INSTRUCTIONS TO FOLLOW:
For the records below, tally the lines that include the word "नगरप" and report the number alone.

(Entries taken from a collection)
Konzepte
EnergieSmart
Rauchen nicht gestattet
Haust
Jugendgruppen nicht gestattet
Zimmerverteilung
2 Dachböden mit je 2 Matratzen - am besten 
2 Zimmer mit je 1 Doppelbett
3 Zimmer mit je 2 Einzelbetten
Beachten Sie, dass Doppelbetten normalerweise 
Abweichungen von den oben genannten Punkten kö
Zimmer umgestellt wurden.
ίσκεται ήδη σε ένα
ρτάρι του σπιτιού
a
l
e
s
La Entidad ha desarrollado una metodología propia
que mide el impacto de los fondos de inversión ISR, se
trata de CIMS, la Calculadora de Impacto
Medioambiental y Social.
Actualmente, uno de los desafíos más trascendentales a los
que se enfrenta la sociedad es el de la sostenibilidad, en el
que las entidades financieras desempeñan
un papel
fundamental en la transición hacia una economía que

* * *

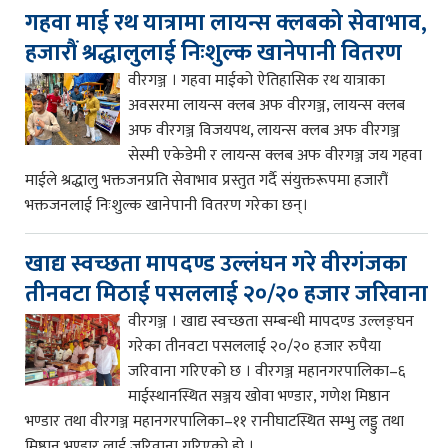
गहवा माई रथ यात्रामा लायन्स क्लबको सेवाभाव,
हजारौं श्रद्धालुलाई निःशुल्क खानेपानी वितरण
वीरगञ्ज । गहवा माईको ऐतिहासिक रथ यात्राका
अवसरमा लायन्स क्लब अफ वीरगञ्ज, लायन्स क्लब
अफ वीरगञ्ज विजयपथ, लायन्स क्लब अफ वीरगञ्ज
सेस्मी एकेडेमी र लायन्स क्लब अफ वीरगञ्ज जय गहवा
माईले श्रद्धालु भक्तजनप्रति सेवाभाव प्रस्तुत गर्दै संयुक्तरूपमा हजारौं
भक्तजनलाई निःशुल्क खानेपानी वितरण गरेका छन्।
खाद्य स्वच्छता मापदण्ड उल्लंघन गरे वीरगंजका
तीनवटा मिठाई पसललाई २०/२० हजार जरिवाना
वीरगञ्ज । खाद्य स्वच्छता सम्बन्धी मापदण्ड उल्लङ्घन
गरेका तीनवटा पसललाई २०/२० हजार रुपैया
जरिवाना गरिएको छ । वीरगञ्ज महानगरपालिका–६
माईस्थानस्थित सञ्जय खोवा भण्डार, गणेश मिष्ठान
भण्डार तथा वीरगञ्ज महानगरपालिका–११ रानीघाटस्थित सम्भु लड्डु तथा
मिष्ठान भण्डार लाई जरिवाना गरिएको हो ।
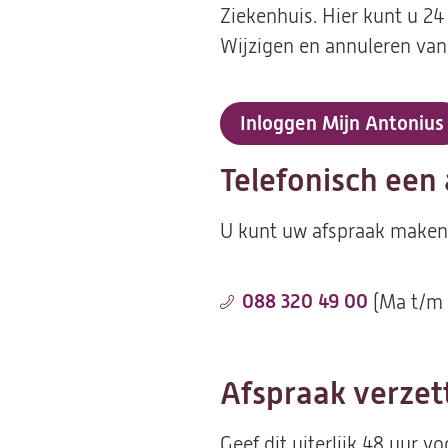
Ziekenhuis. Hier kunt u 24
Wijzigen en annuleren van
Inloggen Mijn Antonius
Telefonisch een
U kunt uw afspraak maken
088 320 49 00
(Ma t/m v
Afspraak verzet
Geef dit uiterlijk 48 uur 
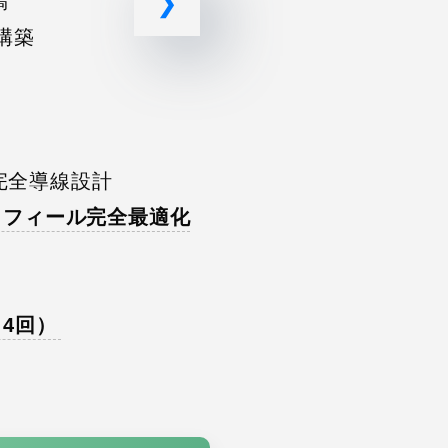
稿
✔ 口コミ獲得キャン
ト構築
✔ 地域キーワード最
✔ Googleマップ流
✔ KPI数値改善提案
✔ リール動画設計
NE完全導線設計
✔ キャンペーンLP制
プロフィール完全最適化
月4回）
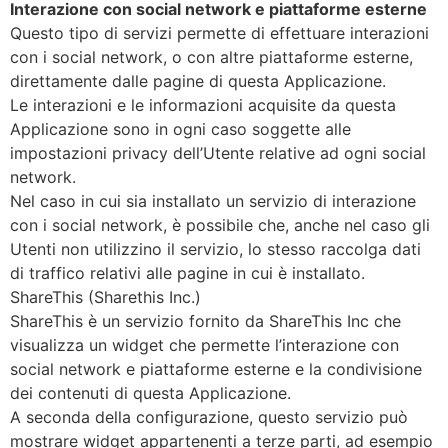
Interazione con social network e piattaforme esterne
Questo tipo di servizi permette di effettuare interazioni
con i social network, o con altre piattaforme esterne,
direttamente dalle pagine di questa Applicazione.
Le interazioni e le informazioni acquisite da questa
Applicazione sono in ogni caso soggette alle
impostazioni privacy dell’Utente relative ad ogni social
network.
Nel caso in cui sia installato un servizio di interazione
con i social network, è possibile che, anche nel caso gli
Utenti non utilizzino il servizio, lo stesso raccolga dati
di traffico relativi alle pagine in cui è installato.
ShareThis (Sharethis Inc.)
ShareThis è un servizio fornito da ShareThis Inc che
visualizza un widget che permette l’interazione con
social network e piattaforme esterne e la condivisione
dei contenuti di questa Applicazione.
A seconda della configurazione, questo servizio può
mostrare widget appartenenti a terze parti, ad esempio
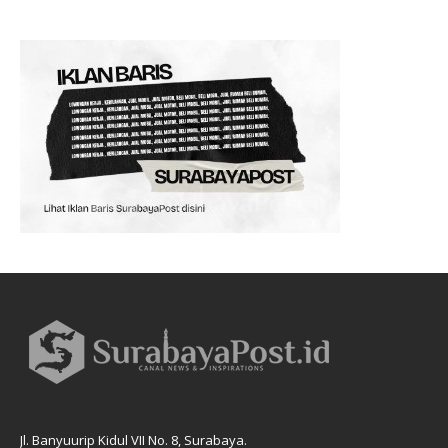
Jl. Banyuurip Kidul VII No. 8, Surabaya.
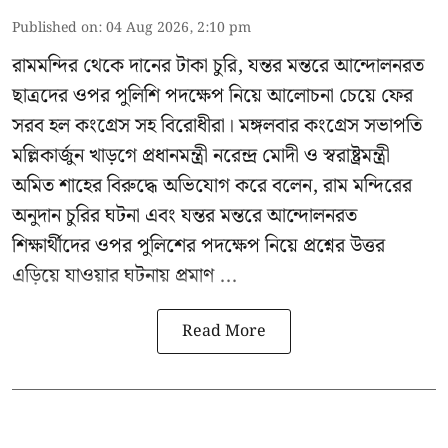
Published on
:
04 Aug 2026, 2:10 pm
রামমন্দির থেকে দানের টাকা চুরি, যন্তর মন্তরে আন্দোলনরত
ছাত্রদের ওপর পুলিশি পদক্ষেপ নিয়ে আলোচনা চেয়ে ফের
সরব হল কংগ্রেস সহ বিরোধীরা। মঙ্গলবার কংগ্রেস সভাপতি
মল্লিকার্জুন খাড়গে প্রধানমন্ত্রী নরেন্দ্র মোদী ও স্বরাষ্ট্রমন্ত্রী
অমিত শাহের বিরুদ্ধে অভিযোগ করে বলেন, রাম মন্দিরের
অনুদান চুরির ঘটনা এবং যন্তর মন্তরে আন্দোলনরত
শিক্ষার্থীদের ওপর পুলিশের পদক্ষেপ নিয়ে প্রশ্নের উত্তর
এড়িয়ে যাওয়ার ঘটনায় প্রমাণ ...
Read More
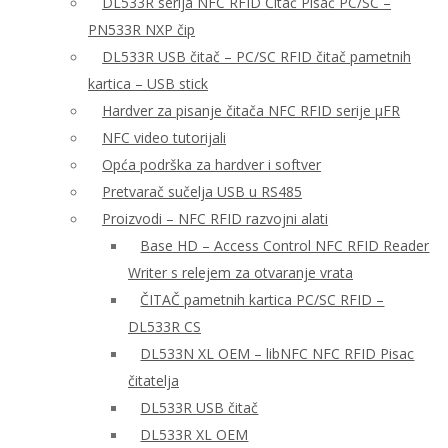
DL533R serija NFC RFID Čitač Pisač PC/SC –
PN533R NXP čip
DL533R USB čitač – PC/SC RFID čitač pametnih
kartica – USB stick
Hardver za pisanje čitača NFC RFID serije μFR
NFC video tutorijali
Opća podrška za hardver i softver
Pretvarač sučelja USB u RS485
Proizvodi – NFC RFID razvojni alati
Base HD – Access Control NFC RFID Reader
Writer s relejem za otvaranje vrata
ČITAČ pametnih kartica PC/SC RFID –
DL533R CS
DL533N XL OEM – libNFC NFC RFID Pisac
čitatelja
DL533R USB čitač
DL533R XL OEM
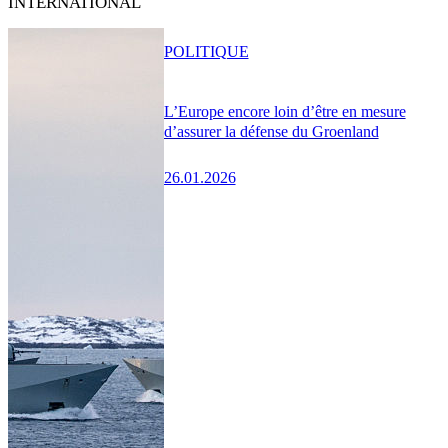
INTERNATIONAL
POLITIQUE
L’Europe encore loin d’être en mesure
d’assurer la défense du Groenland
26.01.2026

EXERCISE SOLUTION:
2